Mature serpentinized faults cannot host depth-dependent slow earthquakes

Deep slow earthquakes (e.g., episodic tremor and slip, ETS) nucleate under elevated pore–fluid pressure at serpentinized subduction interfaces1,2 and exhibit a characteristic depth dependence3​. A key question is whether this trend, and the debated linear versus cubic scaling laws of slow earthquake4,5, originate from the mature fault core or the mantle wedge corner—two structurally distinct domains within the subduction interface. Whereas previous experiments on antigorite conflate thermal and mineralogical changes6-8, we isolate the role of composition via experiments on synthetic olivine-antigorite gouges. We demonstrate that increasing antigorite content linearly reduces stick-slip displacement, indicating its instability-inhibiting potential.

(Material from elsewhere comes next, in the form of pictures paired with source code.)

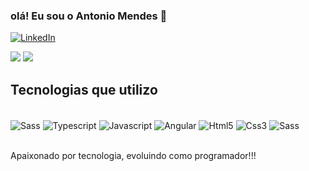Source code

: ### olá! Eu sou o Antonio Mendes 👋

[![LinkedIn](https://img.shields.io/badge/LinkedIn-0077B5?style=for-the-badge&logo=linkedin&logoColor=white)](https://www.linkedin.com/in/antonio-mendes-junior/)


<div>
<img heigth="180em" src="https://github-readme-stats.vercel.app/api?username=antmendes&show_icons=true&theme=dracula&include_all_commits=true">
<img heigth="180em" src="https://github-readme-stats.vercel.app/api/top-langs/?username=antmendes&layout=compact&theme=dracula">
</div>

## Tecnologias que utilizo

<div style="display: inline_block"><br/>
    <img align="center" alt="Sass" src="https://img.shields.io/badge/React-20232A?style=for-the-badge&logo=react&logoColor=61DAFB">
   <img align="center" alt="Typescript" src="https://img.shields.io/badge/TypeScript-007ACC?style=for-the-badge&logo=typescript&logoColor=white">
    <img align="center" alt="Javascript" src="https://img.shields.io/badge/JavaScript-F7DF1E?style=for-the-badge&logo=javascript&logoColor=black">
     <img align="center" alt="Angular" src="https://img.shields.io/badge/Angular-DD0031?style=for-the-badge&logo=angular&logoColor=white">
    <img align="center" alt="Html5" src="https://img.shields.io/badge/HTML5-E34F26?style=for-the-badge&logo=html5&logoColor=white"> 
     <img align="center" alt="Css3" src="https://img.shields.io/badge/CSS3-1572B6?style=for-the-badge&logo=css3&logoColor=white"> 
     <img align="center" alt="Sass" src="https://img.shields.io/badge/Sass-CC6699?style=for-the-badge&logo=sass&logoColor=white">
</div></br>

Apaixonado por tecnologia, evoluindo como programador!!!



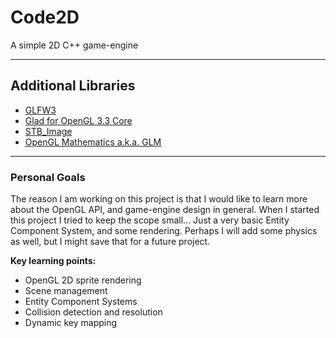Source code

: # Code2D
A simple 2D C++ game-engine

---

## Additional Libraries
* [GLFW3](http://www.glfw.org/)
* [Glad for OpenGL 3.3 Core](http://glad.dav1d.de/#profile=core&specification=gl&api=gl%3D3.3&api=gles1%3Dnone&api=gles2%3Dnone&api=glsc2%3Dnone&language=c&loader=on)
* [STB_Image](https://github.com/nothings/stb/blob/master/stb_image.h)
* [OpenGL Mathematics a.k.a. GLM](http://glm.g-truc.net/0.9.8/index.html)

---

### Personal Goals
The reason I am working on this project is that I would like to learn more about the OpenGL API, and game-engine design in general.
When I started this project I tried to keep the scope small... Just a very basic Entity Component System, and some rendering. Perhaps I will add some physics as well, but I might save that for a future project.

**Key learning points:**
* OpenGL 2D sprite rendering
* Scene management
* Entity Component Systems
* Collision detection and resolution
* Dynamic key mapping

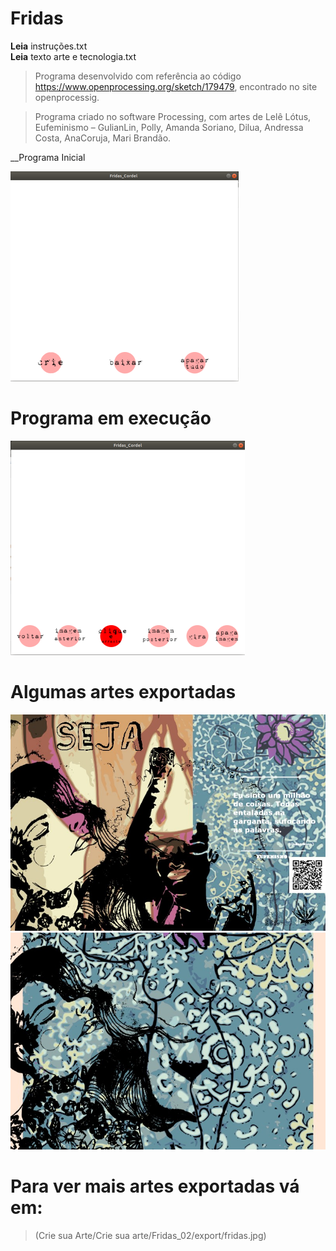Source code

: # Fridas

**Leia** instruções.txt
</br>
**Leia** texto arte e tecnologia.txt 


> Programa desenvolvido com referência ao código https://www.openprocessing.org/sketch/179479, encontrado no site openprocessig.

> Programa criado no software Processing, com artes de Lelê Lótus, Eufeminismo – GulianLin, Polly, Amanda Soriano, Dilua, Andressa Costa, AnaCoruja, Mari Brandão.


__Programa Inicial

![Fridas Programa-Inicial](fridas01.png)

# Programa em execução

![Fridas Programa-Execucao](fridas.png)


# Algumas artes exportadas

![Fridas Programa-Execucao](a.jpg)
![Fridas Programa-Execucao](duo.jpg)

# Para ver mais artes exportadas vá em:

> (Crie sua Arte/Crie sua arte/Fridas_02/export/fridas.jpg)
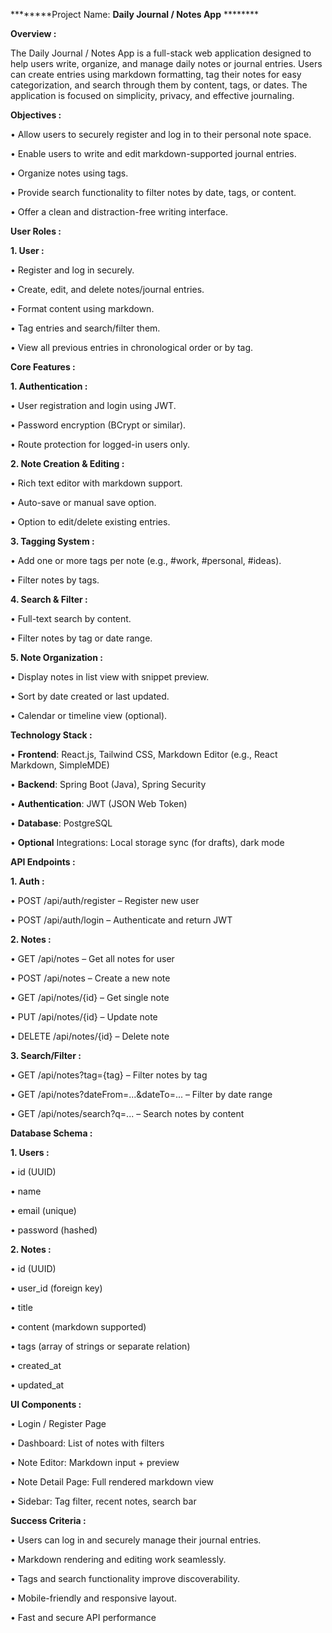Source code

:********Project Name: **Daily Journal / Notes App** ********


****Overview :****

The Daily Journal / Notes App is a full-stack web application designed to help users write, organize,
and manage daily notes or journal entries. Users can create entries using markdown formatting, tag
their notes for easy categorization, and search through them by content, tags, or dates. The
application is focused on simplicity, privacy, and effective journaling.



****Objectives :****

• Allow users to securely register and log in to their personal note space.

• Enable users to write and edit markdown-supported journal entries.

• Organize notes using tags.

• Provide search functionality to filter notes by date, tags, or content.

• Offer a clean and distraction-free writing interface.



****User Roles :****

**1. User :**

• Register and log in securely.

• Create, edit, and delete notes/journal entries.

• Format content using markdown.

• Tag entries and search/filter them.

• View all previous entries in chronological order or by tag.




****Core Features :****

**1. Authentication :**

• User registration and login using JWT.

• Password encryption (BCrypt or similar).

• Route protection for logged-in users only.


**2. Note Creation & Editing :**

• Rich text editor with markdown support.

• Auto-save or manual save option.

• Option to edit/delete existing entries.


**3. Tagging System :**

• Add one or more tags per note (e.g., #work, #personal, #ideas).

• Filter notes by tags.


**4. Search & Filter :**

• Full-text search by content.

• Filter notes by tag or date range.


**5. Note Organization :**

• Display notes in list view with snippet preview.

• Sort by date created or last updated.

• Calendar or timeline view (optional).




****Technology Stack :****

• **Frontend**: React.js, Tailwind CSS, Markdown Editor (e.g., React Markdown, SimpleMDE)

• **Backend**: Spring Boot (Java), Spring Security

• **Authentication**: JWT (JSON Web Token)

• **Database**: PostgreSQL 

• **Optional** Integrations: Local storage sync (for drafts), dark mode




****API Endpoints :****

**1. Auth :**

• POST /api/auth/register – Register new user

• POST /api/auth/login – Authenticate and return JWT



**2. Notes :**

• GET /api/notes – Get all notes for user

• POST /api/notes – Create a new note

• GET /api/notes/{id} – Get single note

• PUT /api/notes/{id} – Update note

• DELETE /api/notes/{id} – Delete note



**3. Search/Filter :**

• GET /api/notes?tag={tag} – Filter notes by tag

• GET /api/notes?dateFrom=...&dateTo=... – Filter by date range

• GET /api/notes/search?q=... – Search notes by content




****Database Schema :****

**1. Users :**

• id (UUID)

• name

• email (unique)

• password (hashed)


**2. Notes :**

• id (UUID)

• user_id (foreign key)

• title

• content (markdown supported)

• tags (array of strings or separate relation)

• created_at

• updated_at




****UI Components :****

• Login / Register Page

• Dashboard: List of notes with filters

• Note Editor: Markdown input + preview

• Note Detail Page: Full rendered markdown view

• Sidebar: Tag filter, recent notes, search bar




****Success Criteria :****

• Users can log in and securely manage their journal entries.

• Markdown rendering and editing work seamlessly.

• Tags and search functionality improve discoverability.

• Mobile-friendly and responsive layout.

• Fast and secure API performance
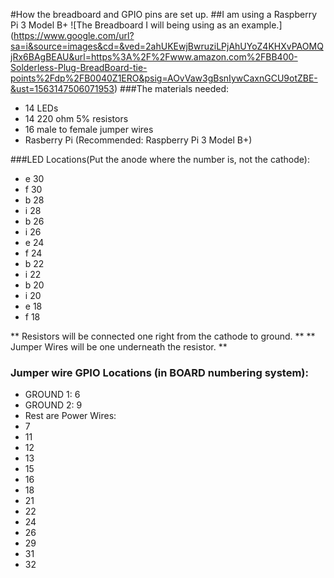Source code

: #How the breadboard and GPIO pins are set up.
##I am using a Raspberry Pi 3 Model B+
![The Breadboard I will being using as an example.] (https://www.google.com/url?sa=i&source=images&cd=&ved=2ahUKEwjBwruziLPjAhUYoZ4KHXvPAOMQjRx6BAgBEAU&url=https%3A%2F%2Fwww.amazon.com%2FBB400-Solderless-Plug-BreadBoard-tie-points%2Fdp%2FB0040Z1ERO&psig=AOvVaw3gBsnIywCaxnGCU9otZBE-&ust=1563147506071953)
###The materials needed:
* 14 LEDs
* 14 220 ohm 5% resistors 
* 16 male to female jumper wires 
* Rasberry Pi (Recommended: Raspberry Pi 3 Model B+)

###LED Locations(Put the anode where the number is, not the cathode):
* e 30
* f 30
* b 28 
* i 28
* b 26
* i 26
* e 24
* f 24
* b 22
* i 22
* b 20 
* i 20
* e 18
* f 18

** Resistors will be connected one right from the cathode to ground. **
** Jumper Wires will be one underneath the resistor. **

### Jumper wire GPIO Locations (in BOARD numbering system):
* GROUND 1: 6
* GROUND 2: 9 
* Rest are Power Wires:
* 7
* 11
* 12
* 13
* 15
* 16
* 18 
* 21
* 22 
* 24
* 26 
* 29 
* 31 
* 32


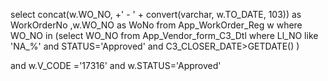 
 select concat(w.WO_NO, +' - ' + convert(varchar, w.TO_DATE, 103)) as WorkOrderNo
 ,w.WO_NO as WoNo from App_WorkOrder_Reg w where
 WO_NO in (select  WO_NO  from App_Vendor_form_C3_Dtl where Ll_NO like 'NA_%' and STATUS='Approved' and C3_CLOSER_DATE>GETDATE() ) 
 
 and w.V_CODE ='17316' and w.STATUS='Approved'   
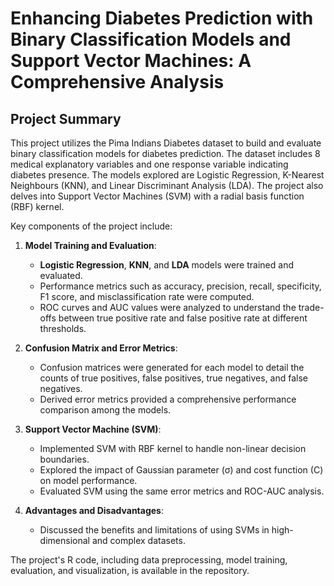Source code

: # Enhancing Diabetes Prediction with Binary Classification Models and Support Vector Machines: A Comprehensive Analysis


## Project Summary

This project utilizes the Pima Indians Diabetes dataset to build and evaluate binary classification models for diabetes prediction. The dataset includes 8 medical explanatory variables and one response variable indicating diabetes presence. The models explored are Logistic Regression, K-Nearest Neighbours (KNN), and Linear Discriminant Analysis (LDA). The project also delves into Support Vector Machines (SVM) with a radial basis function (RBF) kernel.

Key components of the project include:

1. **Model Training and Evaluation**:
    - **Logistic Regression**, **KNN**, and **LDA** models were trained and evaluated.
    - Performance metrics such as accuracy, precision, recall, specificity, F1 score, and misclassification rate were computed.
    - ROC curves and AUC values were analyzed to understand the trade-offs between true positive rate and false positive rate at different thresholds.

2. **Confusion Matrix and Error Metrics**:
    - Confusion matrices were generated for each model to detail the counts of true positives, false positives, true negatives, and false negatives.
    - Derived error metrics provided a comprehensive performance comparison among the models.

3. **Support Vector Machine (SVM)**:
    - Implemented SVM with RBF kernel to handle non-linear decision boundaries.
    - Explored the impact of Gaussian parameter (σ) and cost function (C) on model performance.
    - Evaluated SVM using the same error metrics and ROC-AUC analysis.

4. **Advantages and Disadvantages**:
    - Discussed the benefits and limitations of using SVMs in high-dimensional and complex datasets.

The project's R code, including data preprocessing, model training, evaluation, and visualization, is available in the repository.
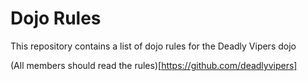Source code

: Dojo Rules
==========

This repository contains a list of dojo rules for the Deadly Vipers dojo

(All members should read the rules)[https://github.com/deadlyvipers]
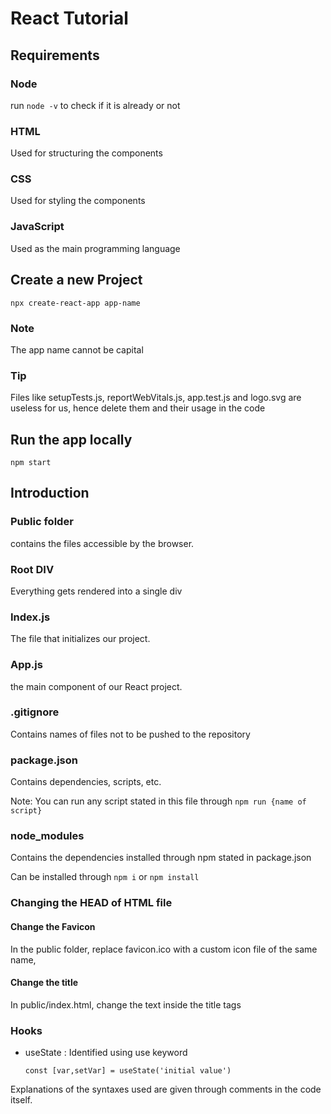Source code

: # React Tutorial

## Requirements

### Node

run `node -v` to check if it is already or not

### HTML

Used for structuring the components

### CSS

Used for styling the components

### JavaScript

Used as the main programming language

## Create a new Project

`npx create-react-app app-name`

### Note

The app name cannot be capital

### Tip

Files like setupTests.js, reportWebVitals.js, app.test.js and logo.svg are useless for us, hence delete them and their usage in the code

## Run the app locally

`npm start`

## Introduction

### Public folder

contains the files accessible by the browser.

### Root DIV

Everything gets rendered into a single div

### Index.js

The file that initializes our project.

### App.js

the main component of our React project.

### .gitignore

Contains names of files not to be pushed to the repository

### package.json

Contains dependencies, scripts, etc.

Note: You can run any script stated in this file through `npm run {name of script}`

### node_modules

Contains the dependencies installed through npm stated in package.json

Can be installed through `npm i` or `npm install`

### Changing the HEAD of HTML file

#### Change the Favicon

In the public folder, replace favicon.ico with a custom icon file of the same name,

#### Change the title

In public/index.html, change the text inside the title tags

### Hooks

- useState : Identified using use keyword

    `const [var,setVar] = useState('initial value')`

Explanations of the syntaxes used are given through comments in the code itself.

However, it fails to produce the systematic changes in stress drop and recurrence interval characteristic of natural ETS3. Therefore, mature, serpentinized fault cores cannot host depth-dependent slow earthquakes. Instead, the mantle wedge corner—where intact, heterogeneous rocks deform—is the probable source8. Our work establishes that linear scaling arises from the mature fault core, while cubic scaling is evident in the heterogeneous mantle wedge corner, redefining the origin of slow earthquakes and resolving the controversy surrounding their scaling laws.